◆ Material for this task:
*-*-*

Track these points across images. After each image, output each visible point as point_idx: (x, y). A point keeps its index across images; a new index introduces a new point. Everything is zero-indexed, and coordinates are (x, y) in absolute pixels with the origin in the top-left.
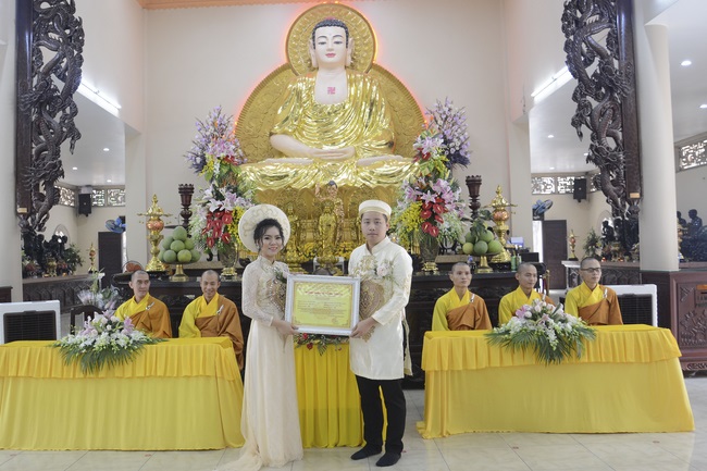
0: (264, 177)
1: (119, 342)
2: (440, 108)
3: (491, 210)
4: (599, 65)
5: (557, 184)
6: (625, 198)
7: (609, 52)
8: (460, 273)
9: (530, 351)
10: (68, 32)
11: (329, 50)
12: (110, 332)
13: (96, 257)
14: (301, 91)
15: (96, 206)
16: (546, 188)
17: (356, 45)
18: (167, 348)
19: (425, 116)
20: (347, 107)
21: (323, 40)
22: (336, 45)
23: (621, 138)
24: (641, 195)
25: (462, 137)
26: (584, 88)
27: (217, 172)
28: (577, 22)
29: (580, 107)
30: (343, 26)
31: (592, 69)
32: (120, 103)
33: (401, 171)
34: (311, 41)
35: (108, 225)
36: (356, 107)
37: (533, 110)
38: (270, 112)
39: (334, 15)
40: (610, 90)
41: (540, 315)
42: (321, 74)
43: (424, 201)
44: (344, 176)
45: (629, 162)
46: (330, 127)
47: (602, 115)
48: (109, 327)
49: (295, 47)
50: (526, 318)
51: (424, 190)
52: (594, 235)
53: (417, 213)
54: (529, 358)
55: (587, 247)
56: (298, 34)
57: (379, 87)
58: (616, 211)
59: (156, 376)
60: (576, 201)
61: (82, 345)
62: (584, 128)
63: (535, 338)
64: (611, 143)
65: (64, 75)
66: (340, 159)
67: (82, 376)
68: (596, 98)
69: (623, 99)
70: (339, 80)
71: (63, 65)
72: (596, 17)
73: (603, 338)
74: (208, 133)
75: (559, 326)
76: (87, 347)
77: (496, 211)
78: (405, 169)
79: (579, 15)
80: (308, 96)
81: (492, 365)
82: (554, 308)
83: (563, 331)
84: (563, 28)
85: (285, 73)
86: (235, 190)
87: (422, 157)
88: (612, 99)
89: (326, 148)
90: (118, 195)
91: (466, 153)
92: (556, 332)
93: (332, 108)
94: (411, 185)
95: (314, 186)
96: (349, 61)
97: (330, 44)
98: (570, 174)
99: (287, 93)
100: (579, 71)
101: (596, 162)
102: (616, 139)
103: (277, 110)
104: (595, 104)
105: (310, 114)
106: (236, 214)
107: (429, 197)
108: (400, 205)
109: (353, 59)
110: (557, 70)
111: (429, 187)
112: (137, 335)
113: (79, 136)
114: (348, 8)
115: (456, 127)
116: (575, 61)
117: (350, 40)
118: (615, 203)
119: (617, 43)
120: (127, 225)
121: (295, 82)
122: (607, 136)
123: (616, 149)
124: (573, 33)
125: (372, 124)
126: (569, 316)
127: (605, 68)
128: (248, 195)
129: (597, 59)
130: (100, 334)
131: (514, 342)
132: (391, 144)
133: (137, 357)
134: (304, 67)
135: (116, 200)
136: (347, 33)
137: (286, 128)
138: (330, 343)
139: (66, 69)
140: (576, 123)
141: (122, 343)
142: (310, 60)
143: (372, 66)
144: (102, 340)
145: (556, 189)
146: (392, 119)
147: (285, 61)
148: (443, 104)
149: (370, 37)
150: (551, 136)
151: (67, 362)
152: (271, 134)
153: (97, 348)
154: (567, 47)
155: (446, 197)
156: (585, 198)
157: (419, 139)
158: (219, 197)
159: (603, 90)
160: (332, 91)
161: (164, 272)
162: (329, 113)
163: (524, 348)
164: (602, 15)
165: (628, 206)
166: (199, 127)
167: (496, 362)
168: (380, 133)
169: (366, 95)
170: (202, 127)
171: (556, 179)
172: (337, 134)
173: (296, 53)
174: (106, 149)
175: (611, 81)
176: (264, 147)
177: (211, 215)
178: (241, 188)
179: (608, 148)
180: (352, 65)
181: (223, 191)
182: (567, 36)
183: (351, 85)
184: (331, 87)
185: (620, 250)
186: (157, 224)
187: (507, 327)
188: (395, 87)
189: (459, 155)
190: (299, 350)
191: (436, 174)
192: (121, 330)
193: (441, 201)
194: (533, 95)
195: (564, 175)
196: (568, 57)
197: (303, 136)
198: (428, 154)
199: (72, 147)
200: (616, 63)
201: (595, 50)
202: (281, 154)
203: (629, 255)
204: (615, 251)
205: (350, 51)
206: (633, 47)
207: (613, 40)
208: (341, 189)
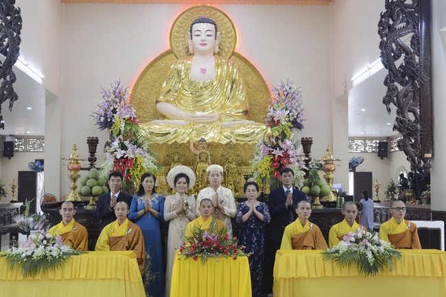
0: (152, 133)
1: (52, 253)
2: (283, 87)
3: (323, 163)
4: (405, 60)
5: (365, 145)
6: (421, 157)
7: (412, 50)
8: (303, 208)
9: (354, 265)
10: (9, 18)
11: (202, 41)
12: (46, 246)
13: (16, 190)
14: (180, 71)
15: (17, 151)
16: (357, 148)
17: (223, 38)
18: (89, 258)
19: (271, 92)
20: (214, 84)
21: (198, 33)
22: (207, 37)
23: (419, 113)
24: (433, 155)
25: (298, 109)
26: (393, 76)
27: (123, 129)
28: (390, 27)
29: (389, 90)
30: (213, 23)
31: (399, 63)
32: (43, 73)
33: (254, 132)
34: (189, 33)
35: (30, 166)
36: (221, 83)
37: (351, 90)
38: (157, 85)
39: (206, 14)
40: (412, 78)
41: (361, 239)
42: (195, 58)
43: (274, 155)
44: (211, 135)
45: (425, 131)
46: (202, 98)
47: (405, 96)
48: (45, 242)
49: (177, 37)
50: (351, 242)
51: (275, 147)
52: (393, 184)
53: (269, 164)
54: (354, 271)
55: (387, 193)
56: (179, 27)
57: (238, 69)
58: (414, 167)
59: (79, 279)
60: (379, 158)
61: (24, 255)
62: (392, 105)
63: (357, 257)
64: (411, 117)
65: (6, 51)
66: (209, 122)
67: (22, 278)
68: (402, 84)
69: (421, 84)
70: (209, 63)
71: (5, 43)
72: (404, 24)
73: (406, 258)
74: (110, 99)
75: (375, 248)
76: (27, 257)
77: (326, 164)
78: (257, 131)
79: (391, 22)
80: (186, 74)
81: (326, 275)
82: (371, 235)
83: (378, 252)
84: (379, 32)
85: (168, 57)
86: (136, 143)
87: (273, 123)
88: (413, 84)
89: (198, 113)
90: (35, 143)
91: (301, 121)
92: (373, 253)
93: (203, 84)
94: (265, 143)
95: (189, 142)
96: (217, 50)
97: (203, 36)
98: (375, 138)
99: (170, 71)
100: (389, 64)
101: (399, 130)
102: (415, 114)
103: (161, 85)
104: (400, 88)
105: (187, 88)
106: (136, 160)
107: (278, 153)
108: (256, 157)
109: (219, 48)
110: (372, 61)
111: (278, 145)
112: (66, 248)
113: (16, 98)
114: (217, 10)
115: (295, 101)
116: (387, 56)
117: (218, 33)
118: (413, 161)
119: (418, 43)
120: (45, 166)
121: (176, 63)
122: (409, 111)
123: (415, 121)
124: (386, 36)
125: (233, 97)
126: (382, 241)
127: (409, 61)
128: (145, 147)
129: (403, 55)
130: (37, 247)
131: (342, 259)
132: (246, 112)
133: (66, 264)
134: (183, 52)
135: (33, 147)
136: (216, 28)
137: (169, 98)
138: (210, 257)
139: (7, 47)
140: (386, 101)
141: (55, 254)
142: (188, 47)
143: (234, 54)
144: (40, 252)
145: (365, 148)
146: (247, 94)
147: (168, 47)
148: (285, 84)
149: (233, 32)
150: (363, 110)
151: (12, 268)
152: (157, 102)
153: (35, 258)
154: (382, 45)
155: (291, 152)
156: (386, 156)
157: (272, 109)
158: (123, 147)
159: (407, 78)
160: (203, 71)
161: (80, 202)
162: (201, 88)
163: (350, 263)
164: (408, 23)
165: (422, 163)
166: (103, 94)
167: (329, 273)
168: (238, 104)
169: (229, 75)
170: (106, 94)
171: (365, 142)
172: (207, 104)
173: (177, 42)
174: (29, 108)
175: (413, 72)
176: (151, 111)
177: (117, 161)
178: (140, 141)
179: (409, 121)
180: (219, 53)
181: (127, 143)
182: (382, 37)
183: (218, 68)
184: (203, 68)
185: (413, 196)
186: (76, 166)
187: (337, 248)
188: (250, 70)
189: (296, 122)
190: (187, 262)
191: (283, 136)
192: (53, 244)
193: (287, 156)
194: (352, 79)
195: (371, 139)
196: (382, 53)
197: (181, 104)
198: (278, 121)
199: (11, 106)
200: (417, 58)
201: (402, 49)
202: (164, 117)
203: (420, 199)
204: (409, 196)
205: (217, 42)
206: (430, 47)
207: (415, 41)
208: (209, 145)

*-*-*

◆ Your assignment:
Scan the listing above for the line that has "152: (271, 134)", then copy exactly from that line through the line that has "207: (613, 40)".

◆ The completed task:
152: (271, 134)
153: (97, 348)
154: (567, 47)
155: (446, 197)
156: (585, 198)
157: (419, 139)
158: (219, 197)
159: (603, 90)
160: (332, 91)
161: (164, 272)
162: (329, 113)
163: (524, 348)
164: (602, 15)
165: (628, 206)
166: (199, 127)
167: (496, 362)
168: (380, 133)
169: (366, 95)
170: (202, 127)
171: (556, 179)
172: (337, 134)
173: (296, 53)
174: (106, 149)
175: (611, 81)
176: (264, 147)
177: (211, 215)
178: (241, 188)
179: (608, 148)
180: (352, 65)
181: (223, 191)
182: (567, 36)
183: (351, 85)
184: (331, 87)
185: (620, 250)
186: (157, 224)
187: (507, 327)
188: (395, 87)
189: (459, 155)
190: (299, 350)
191: (436, 174)
192: (121, 330)
193: (441, 201)
194: (533, 95)
195: (564, 175)
196: (568, 57)
197: (303, 136)
198: (428, 154)
199: (72, 147)
200: (616, 63)
201: (595, 50)
202: (281, 154)
203: (629, 255)
204: (615, 251)
205: (350, 51)
206: (633, 47)
207: (613, 40)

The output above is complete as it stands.